┌─ Extracted material

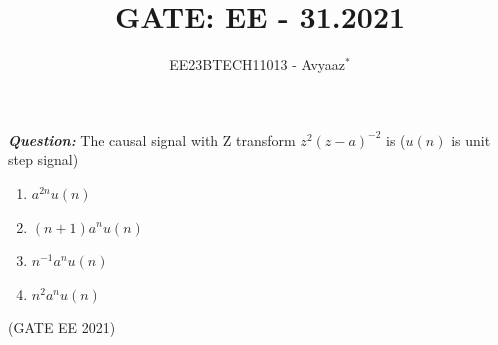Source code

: \documentclass[journal,12pt,twocolumn]{IEEEtran}
\theoremstyle{remark}
\begin{document}

\vspace{3cm}

\title{GATE: EE - 31.2021}
\author{EE23BTECH11013 - Avyaaz$^{*}$%
}
\maketitle
\newpage
\bigskip

\renewcommand{\thefigure}{\arabic{figure}}
\renewcommand{\thetable}{\arabic{table}}

\large\textbf{\textsl{Question:}}
The causal signal with Z transform $z^2(z - a)^{-2}$ is ($u(n)$ is unit step signal)
\begin{enumerate}
    \item $a^{2n}u(n)$
    \item $(n + 1)a^nu(n)$
    \item $n^{-1}a^nu(n)$
    \item $n^2a^nu(n)$
\end{enumerate}

\hfill(GATE EE 2021) \\
\solution
\fi
%      

\end{document}
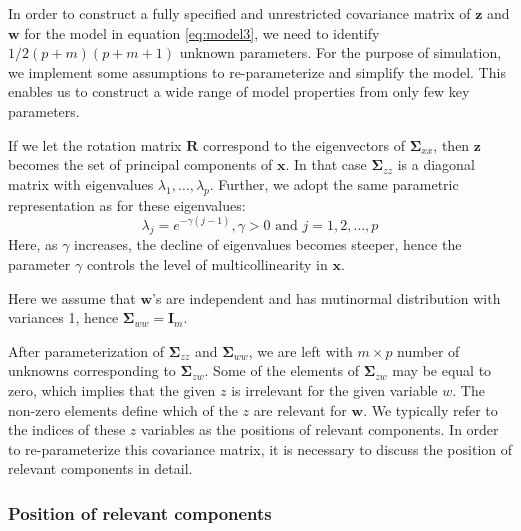 \documentclass[3p,times,12pt,authoryear]{elsarticle}
\providecommand{\tightlist}{%
  \setlength{\itemsep}{0pt}\setlength{\parskip}{0pt}}
\theoremstyle{definition}
\theoremstyle{definition}
\theoremstyle{remark}
\begin{document}
In order to construct a fully specified and unrestricted covariance
matrix of \(\mathbf{z}\) and \(\mathbf{w}\) for the model in equation
\eqref{eq:model3}, we need to identify \(1/2 (p+m)(p+m+1)\) unknown
parameters. For the purpose of simulation, we implement some assumptions
to re-parameterize and simplify the model. This enables us to construct
a wide range of model properties from only few key parameters.

\begin{description}
\tightlist
\item[\textbf{Parameterization of \(\boldsymbol{\Sigma}_{zz}\)}]
If we let the rotation matrix \(\mathbf{R}\) correspond to the
eigenvectors of \(\boldsymbol{\Sigma}_{xx}\), then \(\mathbf{z}\)
becomes the set of principal components of \(\mathbf{x}\). In that case
\(\boldsymbol{\Sigma}_{zz}\) is a diagonal matrix with eigenvalues
\(\lambda_1, \ldots, \lambda_p\). Further, we adopt the same parametric
representation as \citet{saebo2015simrel} for these eigenvalues:
\[\lambda_j = e^{-\gamma(j - 1)}, \gamma >0 \text{ and } j = 1, 2, \ldots, p\]
Here, as \(\gamma\) increases, the decline of eigenvalues becomes
steeper, hence the parameter \(\gamma\) controls the level of
multicollinearity in \(\mathbf{x}\).
\item[\textbf{Parameterization of \(\boldsymbol{\Sigma}_{ww}\)}]
Here we assume that \(\mathbf{w}\)'s are independent and has mutinormal
distribution with variances 1, hence
\(\boldsymbol{\Sigma}_{ww} = \mathbf{I}_m\).
\item[\textbf{Parameterization of \(\boldsymbol{\Sigma}_{zw}\)}]
After parameterization of \(\boldsymbol{\Sigma}_{zz}\) and
\(\boldsymbol{\Sigma}_{ww}\), we are left with \(m \times p\) number of
unknowns corresponding to \(\boldsymbol{\Sigma}_{zw}\). Some of the
elements of \(\boldsymbol{\Sigma}_{zw}\) may be equal to zero, which
implies that the given \(z\) is irrelevant for the given variable \(w\).
The non-zero elements define which of the \(z\) are relevant for
\(\mathbf{w}\). We typically refer to the indices of these \(z\)
variables as the positions of relevant components. In order to
re-parameterize this covariance matrix, it is necessary to discuss the
position of relevant components in detail.
\end{description}

\subsubsection{Position of relevant
components}\label{position-of-relevant-components}
\end{document}
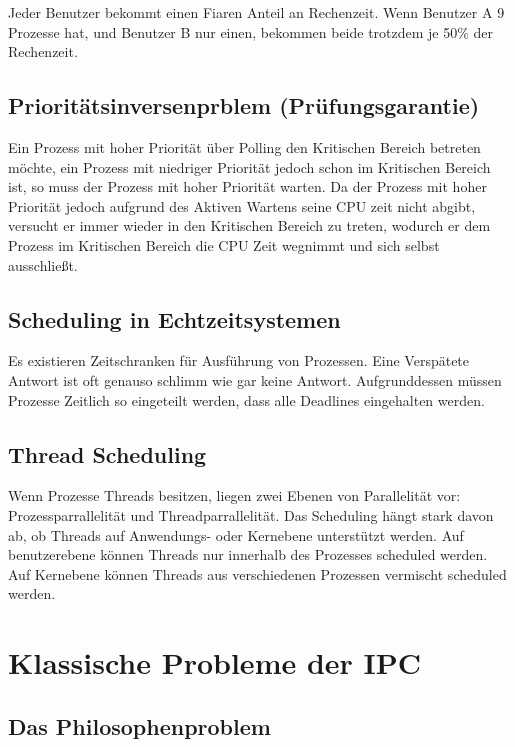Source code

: Jeder Benutzer bekommt einen Fiaren Anteil an Rechenzeit. Wenn Benutzer A 9
Prozesse hat, und Benutzer B nur einen, bekommen beide trotzdem je 50\% der
Rechenzeit.

\subsection{Prioritätsinversenprblem (Prüfungsgarantie)}
\label{prioritaetsinversenproblem}

Ein Prozess mit hoher Priorität über Polling den Kritischen Bereich betreten
möchte, ein Prozess mit niedriger Priorität jedoch schon im Kritischen Bereich
ist, so muss der Prozess mit hoher Priorität warten. Da der Prozess mit hoher
Priorität jedoch aufgrund des Aktiven Wartens seine CPU zeit nicht abgibt,
versucht er immer wieder in den Kritischen Bereich zu treten, wodurch er dem
Prozess im Kritischen Bereich die CPU Zeit wegnimmt und sich selbst
ausschließt.

\subsection{Scheduling in Echtzeitsystemen}

Es existieren Zeitschranken für Ausführung von Prozessen. Eine Verspätete
Antwort ist oft genauso schlimm wie gar keine Antwort. Aufgrunddessen müssen
Prozesse Zeitlich so eingeteilt werden, dass alle Deadlines eingehalten werden.

\subsection{Thread Scheduling}

Wenn Prozesse Threads besitzen, liegen zwei Ebenen von Parallelität vor:
Prozessparrallelität und Threadparrallelität. Das Scheduling hängt stark davon
ab, ob Threads auf Anwendungs- oder Kernebene unterstützt werden. Auf
benutzerebene können Threads nur innerhalb des Prozesses scheduled werden. Auf
Kernebene können Threads aus verschiedenen Prozessen vermischt scheduled
werden.

\section{Klassische Probleme der IPC}

\subsection{Das Philosophenproblem}

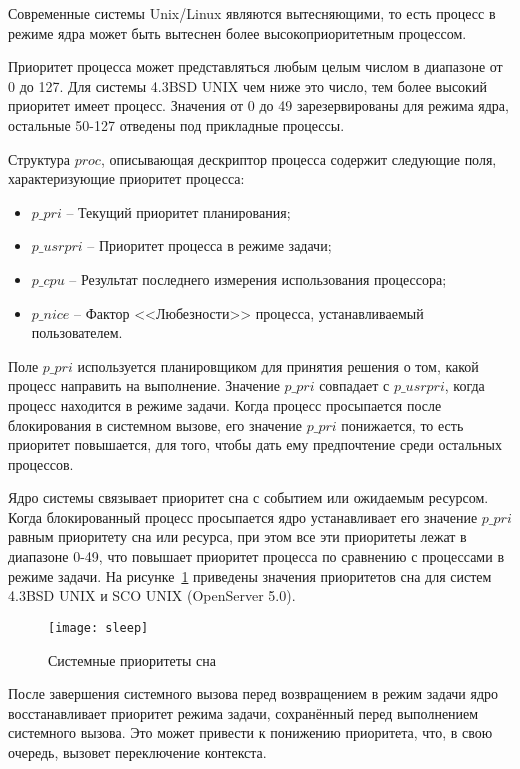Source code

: Современные системы Unix/Linux являются вытесняющими, то есть процесс в режиме ядра может быть вытеснен более высокоприоритетным процессом.

Приоритет процесса может представляться любым целым числом в диапазоне от 0 до 127. Для системы  4.3BSD UNIX чем ниже это число, тем более высокий приоритет имеет процесс. Значения от 0 до 49 зарезервированы для режима ядра, остальные 50-127 отведены под прикладные процессы.

Структура $proc$, описывающая дескриптор процесса содержит следующие поля, характеризующие приоритет процесса:

\begin{itemize}
	\item $p\_pri$ -- Текущий приоритет планирования;
	\item $p\_usrpri$ -- Приоритет процесса в режиме задачи;
	\item $p\_cpu$ -- Результат последнего измерения использования процессора;
	\item $p\_nice$ -- Фактор <<Любезности>> процесса, устанавливаемый пользователем.
\end{itemize}

Поле $p\_pri$ используется планировщиком для принятия решения о том, какой процесс направить на выполнение. Значение $p\_pri$ совпадает с $p\_usrpri$, когда процесс находится в режиме задачи. Когда процесс просыпается после блокирования в системном вызове, его значение $p\_pri$ понижается, то есть приоритет повышается, для того, чтобы дать ему предпочтение среди остальных процессов.


Ядро системы связывает приоритет сна с событием или ожидаемым ресурсом. Когда блокированный процесс просыпается ядро устанавливает его значение $p\_pri$ равным приоритету сна или ресурса, при этом все эти приоритеты лежат в диапазоне 0-49, что повышает приоритет процесса по сравнению с процессами в режиме задачи. На рисунке~\ref{fig:sleep} приведены значения приоритетов сна для систем 4.3BSD UNIX и SCO
UNIX (OpenServer 5.0).

\begin{figure}[H]
	\centering
	\texttt{[image: sleep]}
	\caption{Системные приоритеты сна}
	\label{fig:sleep}
\end{figure}

После завершения системного вызова перед возвращением в режим задачи ядро восстанавливает приоритет режима задачи, сохранённый перед выполнением системного вызова. Это может привести к понижению приоритета, что, в свою очередь, вызовет переключение контекста.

└─

● Task goal
Only the pictures stay out; everything else in the listing above must be repeated exactly.

● Answer space
Source code

: \documentclass[journal,12pt,twocolumn]{IEEEtran}
\theoremstyle{remark}
\begin{document}

\vspace{3cm}

\title{GATE: EE - 31.2021}
\author{EE23BTECH11013 - Avyaaz$^{*}$%
}
\maketitle
\newpage
\bigskip

\renewcommand{\thefigure}{\arabic{figure}}
\renewcommand{\thetable}{\arabic{table}}

\large\textbf{\textsl{Question:}}
The causal signal with Z transform $z^2(z - a)^{-2}$ is ($u(n)$ is unit step signal)
\begin{enumerate}
    \item $a^{2n}u(n)$
    \item $(n + 1)a^nu(n)$
    \item $n^{-1}a^nu(n)$
    \item $n^2a^nu(n)$
\end{enumerate}

\hfill(GATE EE 2021) \\
\solution
\fi
%      

\end{document}
 \documentclass[3p,times,12pt,authoryear]{elsarticle}
\providecommand{\tightlist}{%
  \setlength{\itemsep}{0pt}\setlength{\parskip}{0pt}}
\theoremstyle{definition}
\theoremstyle{definition}
\theoremstyle{remark}
\begin{document}
In order to construct a fully specified and unrestricted covariance
matrix of \(\mathbf{z}\) and \(\mathbf{w}\) for the model in equation
\eqref{eq:model3}, we need to identify \(1/2 (p+m)(p+m+1)\) unknown
parameters. For the purpose of simulation, we implement some assumptions
to re-parameterize and simplify the model. This enables us to construct
a wide range of model properties from only few key parameters.

\begin{description}
\tightlist
\item[\textbf{Parameterization of \(\boldsymbol{\Sigma}_{zz}\)}]
If we let the rotation matrix \(\mathbf{R}\) correspond to the
eigenvectors of \(\boldsymbol{\Sigma}_{xx}\), then \(\mathbf{z}\)
becomes the set of principal components of \(\mathbf{x}\). In that case
\(\boldsymbol{\Sigma}_{zz}\) is a diagonal matrix with eigenvalues
\(\lambda_1, \ldots, \lambda_p\). Further, we adopt the same parametric
representation as \citet{saebo2015simrel} for these eigenvalues:
\[\lambda_j = e^{-\gamma(j - 1)}, \gamma >0 \text{ and } j = 1, 2, \ldots, p\]
Here, as \(\gamma\) increases, the decline of eigenvalues becomes
steeper, hence the parameter \(\gamma\) controls the level of
multicollinearity in \(\mathbf{x}\).
\item[\textbf{Parameterization of \(\boldsymbol{\Sigma}_{ww}\)}]
Here we assume that \(\mathbf{w}\)'s are independent and has mutinormal
distribution with variances 1, hence
\(\boldsymbol{\Sigma}_{ww} = \mathbf{I}_m\).
\item[\textbf{Parameterization of \(\boldsymbol{\Sigma}_{zw}\)}]
After parameterization of \(\boldsymbol{\Sigma}_{zz}\) and
\(\boldsymbol{\Sigma}_{ww}\), we are left with \(m \times p\) number of
unknowns corresponding to \(\boldsymbol{\Sigma}_{zw}\). Some of the
elements of \(\boldsymbol{\Sigma}_{zw}\) may be equal to zero, which
implies that the given \(z\) is irrelevant for the given variable \(w\).
The non-zero elements define which of the \(z\) are relevant for
\(\mathbf{w}\). We typically refer to the indices of these \(z\)
variables as the positions of relevant components. In order to
re-parameterize this covariance matrix, it is necessary to discuss the
position of relevant components in detail.
\end{description}

\subsubsection{Position of relevant
components}\label{position-of-relevant-components}
\end{document}
Source code

: Jeder Benutzer bekommt einen Fiaren Anteil an Rechenzeit. Wenn Benutzer A 9
Prozesse hat, und Benutzer B nur einen, bekommen beide trotzdem je 50\% der
Rechenzeit.

\subsection{Prioritätsinversenprblem (Prüfungsgarantie)}
\label{prioritaetsinversenproblem}

Ein Prozess mit hoher Priorität über Polling den Kritischen Bereich betreten
möchte, ein Prozess mit niedriger Priorität jedoch schon im Kritischen Bereich
ist, so muss der Prozess mit hoher Priorität warten. Da der Prozess mit hoher
Priorität jedoch aufgrund des Aktiven Wartens seine CPU zeit nicht abgibt,
versucht er immer wieder in den Kritischen Bereich zu treten, wodurch er dem
Prozess im Kritischen Bereich die CPU Zeit wegnimmt und sich selbst
ausschließt.

\subsection{Scheduling in Echtzeitsystemen}

Es existieren Zeitschranken für Ausführung von Prozessen. Eine Verspätete
Antwort ist oft genauso schlimm wie gar keine Antwort. Aufgrunddessen müssen
Prozesse Zeitlich so eingeteilt werden, dass alle Deadlines eingehalten werden.

\subsection{Thread Scheduling}

Wenn Prozesse Threads besitzen, liegen zwei Ebenen von Parallelität vor:
Prozessparrallelität und Threadparrallelität. Das Scheduling hängt stark davon
ab, ob Threads auf Anwendungs- oder Kernebene unterstützt werden. Auf
benutzerebene können Threads nur innerhalb des Prozesses scheduled werden. Auf
Kernebene können Threads aus verschiedenen Prozessen vermischt scheduled
werden.

\section{Klassische Probleme der IPC}

\subsection{Das Philosophenproblem}

Source code

: Современные системы Unix/Linux являются вытесняющими, то есть процесс в режиме ядра может быть вытеснен более высокоприоритетным процессом.

Приоритет процесса может представляться любым целым числом в диапазоне от 0 до 127. Для системы  4.3BSD UNIX чем ниже это число, тем более высокий приоритет имеет процесс. Значения от 0 до 49 зарезервированы для режима ядра, остальные 50-127 отведены под прикладные процессы.

Структура $proc$, описывающая дескриптор процесса содержит следующие поля, характеризующие приоритет процесса:

\begin{itemize}
	\item $p\_pri$ -- Текущий приоритет планирования;
	\item $p\_usrpri$ -- Приоритет процесса в режиме задачи;
	\item $p\_cpu$ -- Результат последнего измерения использования процессора;
	\item $p\_nice$ -- Фактор <<Любезности>> процесса, устанавливаемый пользователем.
\end{itemize}

Поле $p\_pri$ используется планировщиком для принятия решения о том, какой процесс направить на выполнение. Значение $p\_pri$ совпадает с $p\_usrpri$, когда процесс находится в режиме задачи. Когда процесс просыпается после блокирования в системном вызове, его значение $p\_pri$ понижается, то есть приоритет повышается, для того, чтобы дать ему предпочтение среди остальных процессов.


Ядро системы связывает приоритет сна с событием или ожидаемым ресурсом. Когда блокированный процесс просыпается ядро устанавливает его значение $p\_pri$ равным приоритету сна или ресурса, при этом все эти приоритеты лежат в диапазоне 0-49, что повышает приоритет процесса по сравнению с процессами в режиме задачи. На рисунке~\ref{fig:sleep} приведены значения приоритетов сна для систем 4.3BSD UNIX и SCO
UNIX (OpenServer 5.0).

\begin{figure}[H]
	\centering
	\texttt{[image: sleep]}
	\caption{Системные приоритеты сна}
	\label{fig:sleep}
\end{figure}

После завершения системного вызова перед возвращением в режим задачи ядро восстанавливает приоритет режима задачи, сохранённый перед выполнением системного вызова. Это может привести к понижению приоритета, что, в свою очередь, вызовет переключение контекста.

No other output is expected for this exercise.